|Paris aligned||Mitigation, climate risk and resilience are all well integrated in key sectoral strategies. Almost all strategies and frameworks centre around ensuring climate co-benefits in projects related to mitigation and resilience.|
|Energy||Climate mitigation is one of the main priorities under the strategy. AFD primarily achieves a modernised and decarbonised energy supply through promotion of renewable energy.|
So far, AFD has not financed any green hydrogen projects. It will soon publish a study summarising its positioning and strategy in this matter.
|The strategy emphasises and demonstrates the need for climate resilient energy infrastructure to achieve goals linked to energy access.|
|Transport||Two of the four main goals of the strategy are linked to climate mitigation. Most AFD projects in this sector contain climate co-benefits. It is worth highlighting that AFD does not finance plane fleets.||Little or no mention of climate risk or resilience in the strategy.|
|Water||Climate mitigation is not one of the priorities in the strategy.||Adaptation, climate resilience and nature-based solutions are all key aspects of the strategy. AFD’s work in the water sector takes up a large portion of AFD’s total work on adaptation.|
|Cities||All strategic objectives are either linked to mitigation or resilience.|
AFD strategies and frameworks
Since 2021, AFD’s climate and development strategy provides the general overarching framework that supports the bank’s climate mitigation and adaptation efforts. This includes AFD’s sectoral and country activities. However, given that each country has a unique context, the strategy does not provide granularity in terms of the types of actions which should be prioritised.
As such, the country strategies fill in this gap by interpreting the climate and development strategy in the context of specific countries and regions that the bank operates in. The focal sectors are water and sanitation, urban areas, mobility and energy. Nonetheless, AFD does not seem to have specific strategies publicly available for these sectors. Instead, it develops sectoral intervention frameworks (SIFs) and produces yearly activity reports per sector. Most SIFs have not been updated in recent years as separate strategy documents but are now incorporated on the AFD website and the AFD activity reports.
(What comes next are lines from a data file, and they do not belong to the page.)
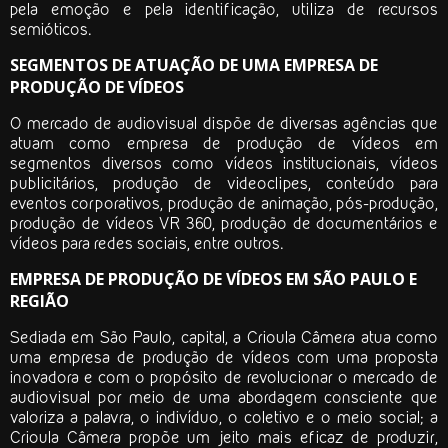
pela emoção e pela identificação, utiliza de recursos
semióticos.
SEGMENTOS DE ATUAÇÃO DE UMA EMPRESA DE
PRODUÇÃO DE VÍDEOS
O mercado de audiovisual dispõe de diversas agências que
atuam como
empresa de produção de vídeos
em
segmentos diversos como vídeos institucionais, vídeos
publicitários, produção de videoclipes, conteúdo para
eventos corporativos, produção de animação, pós-produção,
produção de vídeos VR 360, produção de documentários e
vídeos para redes sociais, entre outros.
EMPRESA DE PRODUÇÃO DE VÍDEOS EM SÃO PAULO E
REGIÃO
Sediada em São Paulo, capital, a Crioula Câmera atua como
uma
empresa de produção de vídeos
com uma proposta
inovadora e com o propósito de revolucionar o mercado de
audiovisual por meio de uma abordagem consciente que
valoriza a palavra, o indivíduo, o coletivo e o meio social; a
Crioula Câmera propõe um jeito mais eficaz de produzir,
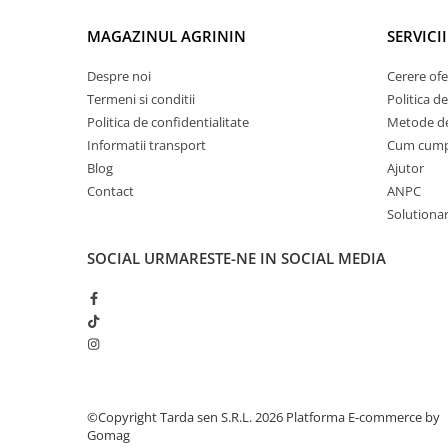
Chei fixe
Cleste
MAGAZINUL AGRININ
SERVICII
Colier / Faseta
Despre noi
Cerere ofe
Consumabile motofierastrau
Termeni si conditii
Politica de
drujba
Politica de confidentialitate
Metode de
Informatii transport
Cum cum
Demarouri drujba
Blog
Ajutor
Discuri debitare
Contact
ANPC
Discuri motocoasa
Solutionare
Diverse
SOCIAL
URMARESTE-NE IN SOCIAL MEDIA
Feronerie si accesorii
Fierastraie manuale
Fire motocoasa
Flexuri si Polizoare
Gresor / Decalimetru
©Copyright Tarda sen S.R.L. 2026
Platforma E-commerce by
Hranitoare/ Adapatoare
Gomag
AFD developed three focus areas for its work in the energy sector, i.e., access to energy, energy efficiency and a modernised and decarbonised energy supply, as well as three ‘acceleration levers’, i.e., support for energy transition policies, private sector mobilisation and partnerships, and support for innovation. The Energy Transition Strategy explicitly links the focus areas for intervention to the Paris Agreement. Both mitigation and resilience to climate change are at the heart of the Energy Transition Strategy. Throughout the strategy, the link between access to reliable clean energy and resilience of energy infrastructure is continuously made. AFD aims to ensure the energy infrastructure projects it invests in are resilient.
Transport and mobility
AFD defined four goals for its activities in the mobility and transport sector. The most recent available SIF can be found here, with the corresponding activity report here.
Green and low-carbon mobility systems – aimed at avoiding or reducing local pollution through investments in green and low-carbon mobility systems.
Efficient, effective and sustainable mobility systems – AFD supports the use of efficient and sustainable technologies through project design and technical assistance.
Safe mobility systems for all – AFD invests in projects that protect the safety of complex transport systems, as well as its users with a special focus on the security of women in public transport.
AFD reports 76% of all new commitments in the transport and mobility sector contained climate co-benefits. However, it is unclear what the share of adaptation and resilience co-benefits is. The Transport and Mobility SIF does not specifically mention climate risk or resilience.
Water and sanitation
AFD’s water and sanitation SIF is explicitly based on the Sustainable Development Goals (SDGs) and Sustainable Energy 4 All (SE4All), amongst others. According to the latest activity report, the strategy focuses on three main priorities:
Access to water and sanitation through investments in decentralised water and sanitation infrastructure projects with a special focus on women and conflict areas.
Climate and ecological resilience – aimed at improving efficiency of water and sanitation services and supporting the integration of water management to increase resilience to flood risks.
Governance – focused on sectoral governance reforms and capacity building. Furthermore, the bank promotes projects that raise hygiene awareness and citizen participation.
According to the 2021 activity report, 35% of AFD’s climate adaptation commitments are from projects linked to the water and sanitation sector. AFD links water management to climate change, resilience and biodiversity throughout its projects, strategies and operations.
AFD’s strategy for sustainable cities defined three strategic objectives: to improve quality of life in urban areas, to promote sustainable urban development and to strengthen governance in cities. These objectives are supported through acceleration levers such as urban innovation laboratories, digital technologies for ‘smart cities’ and partnerships.
Resilience and mitigation both have an important place in the strategy as all strategic objectives are explicitly linked to ensuring cities and urban areas increase their resilience to climate change as well as reducing their impact on the environment.
- AFD should make its methodology for developing sectoral intervention frameworks for transparency purposes publicly available.